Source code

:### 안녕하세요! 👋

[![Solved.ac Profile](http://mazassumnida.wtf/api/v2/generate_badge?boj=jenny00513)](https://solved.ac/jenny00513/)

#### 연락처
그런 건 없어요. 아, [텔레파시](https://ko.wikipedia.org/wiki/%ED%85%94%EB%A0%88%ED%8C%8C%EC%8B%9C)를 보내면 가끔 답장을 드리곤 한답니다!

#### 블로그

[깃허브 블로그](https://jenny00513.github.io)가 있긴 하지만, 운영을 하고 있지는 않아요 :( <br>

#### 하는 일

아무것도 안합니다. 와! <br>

» **TASK DESCRIPTION**:
Reproduce the entries exactly as they appear.

» **RESULT FOR THIS EXERCISE**:
Source code

:### 안녕하세요! 👋

[![Solved.ac Profile](http://mazassumnida.wtf/api/v2/generate_badge?boj=jenny00513)](https://solved.ac/jenny00513/)

#### 연락처
그런 건 없어요. 아, [텔레파시](https://ko.wikipedia.org/wiki/%ED%85%94%EB%A0%88%ED%8C%8C%EC%8B%9C)를 보내면 가끔 답장을 드리곤 한답니다!

#### 블로그

[깃허브 블로그](https://jenny00513.github.io)가 있긴 하지만, 운영을 하고 있지는 않아요 :( <br>

#### 하는 일

아무것도 안합니다. 와! <br>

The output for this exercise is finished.